Von Juan E. Alemann
Mit der Ernennung von Gabriel Rubinstein zum Vizeminister, formell Staatssekretär für Programmierung, hat Wirtschaftsminister Sergio Massa an erster Stelle einen neuen politischen Erfolg erreicht, der seine Stellung stärkt. Cristina hatte sich der Ernennung zunächst widersetzt, weil Rubinstein sich früher über Twitter abfällig über sie geäußert hatte, gab aber schließlich nach. Nach der Ernennung von Flavia Royón als Energiesekretärin, die den cristinahörigen Dario Martínez ersetzt, und der von Leandro Cleri zum Vizepräsidenten der Zentralbank, zeigt sich Massa schrittweise als ein politisch starker Wirtschaftsminister. Das ist die Voraussetzung, um die verfahrene Lage einrenken zu können.
++++
*AUFGABEN*:
**a)** Gib aus dem Text über Wirtschaftsminister Massa die Stelle wörtlich wieder, die bei "Von Juan E." beginnt und bei "einrenken zu können." endet.
**b)** Warum hat sich Cristina laut dem Text über Wirtschaftsminister Massa der Ernennung Rubinsteins zunächst widersetzt?
**c)** Führe den Text über Wirtschaftsminister Massa im Anschluss an seinen letzten Satz weiter.

*BEREITGESTELLTES MATERIAL*:
++++
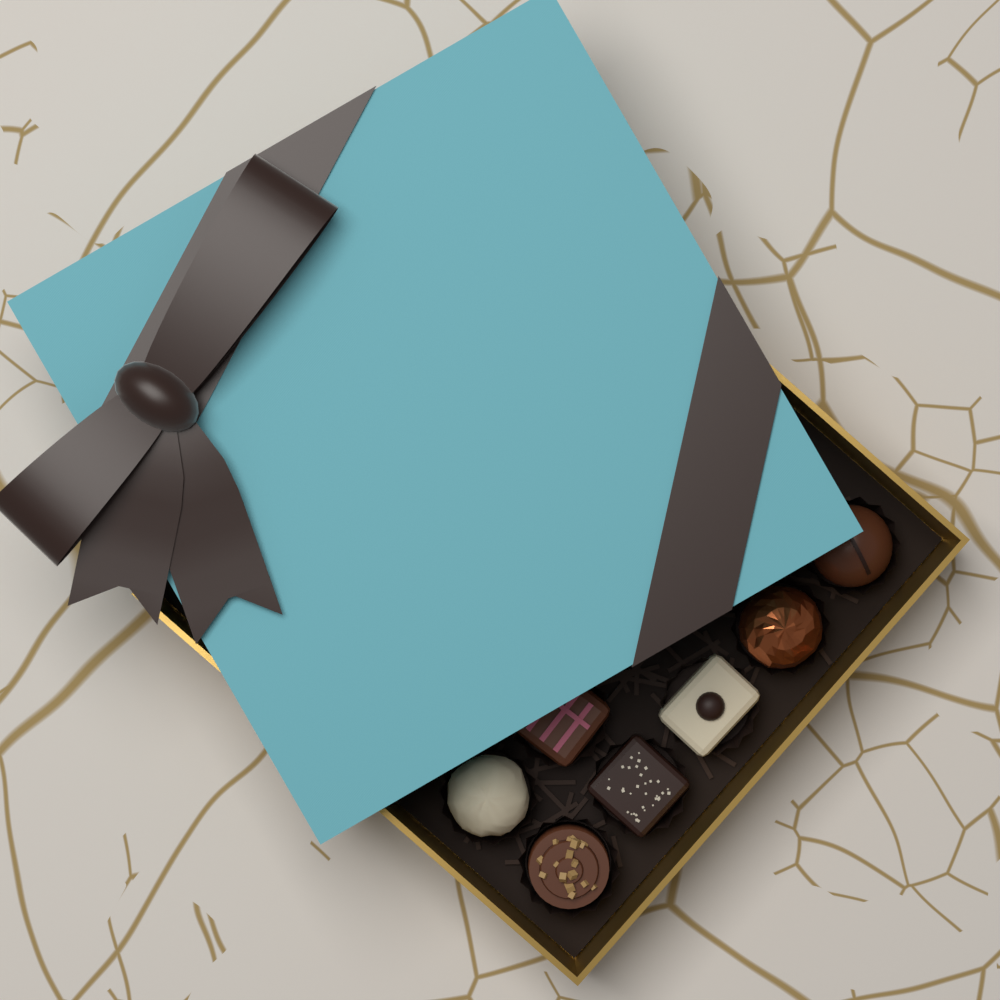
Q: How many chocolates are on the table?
++++
*ERWARTETE AUSGABEN*:
**a)**
Von Juan E. Alemann
Mit der Ernennung von Gabriel Rubinstein zum Vizeminister, formell Staatssekretär für Programmierung, hat Wirtschaftsminister Sergio Massa an erster Stelle einen neuen politischen Erfolg erreicht, der seine Stellung stärkt. Cristina hatte sich der Ernennung zunächst widersetzt, weil Rubinstein sich früher über Twitter abfällig über sie geäußert hatte, gab aber schließlich nach. Nach der Ernennung von Flavia Royón als Energiesekretärin, die den cristinahörigen Dario Martínez ersetzt, und der von Leandro Cleri zum Vizepräsidenten der Zentralbank, zeigt sich Massa schrittweise als ein politisch starker Wirtschaftsminister. Das ist die Voraussetzung, um die verfahrene Lage einrenken zu können.

**b)** Weil Rubinstein sich früher über Twitter abfällig über sie geäußert hatte.

**c)**
Doch im Grunde beruht die starke Stellung von Massa darauf, dass sein Rücktritt für die Regierung eine Katastrophe wäre. Das Vertrauen in die Möglichkeit, dass diese Regierung die Lage einigermaßen einrenkt, wäre dann im Eimer, und es würde Alberto und Cristina sehr schwer fallen, bis zum 10. Dezember 2023 weiter zu regieren. Ist sich Massa seiner Macht bewusst? Ein erster Machtkonflikt ist schon aufgekommen. 13 Gouverneure der Regierungspartei sind schon in La Plata zusammengekommen, unter dem Vorsitz des mächtigen Gouverneurs Axel Kicillof, um sich gegen Kürzungen der Zuwendung von nationalen Mitteln auszusprechen. Indessen wird es auch hier einen Schnitt geben müssen, sei es direkt oder indem die bestehenden zugesprochenen Beträge nominell beibehalten werden.
Gleich am ersten Tag von Rubinstein im Amt wurden Staatsausgaben, die im Haushaltsgesetz vorgesehen waren, um $ 128 Mrd. gekürzt, was zur Inflationswirkung hinzukommt, die die nominell vorgesehenen Ausgaben real verringert. In 6 Ministerien werden Ausgaben für $ 210 Mrd.. gestrichen, und zusätzliche Ausgaben für $ 82 Mrd. genehmigt. Die Kürzungen umfassen besonders Programme des Produktionsministeriums und des Erziehungsministeriums, in geringeren Umfang auch andere Bereiche, und beziehen sich weitgehend auf staatliche Investitionen. Diese Kürzungen sind ein klares Zeichen, der neuen Richtung der Wirtschaftsführung.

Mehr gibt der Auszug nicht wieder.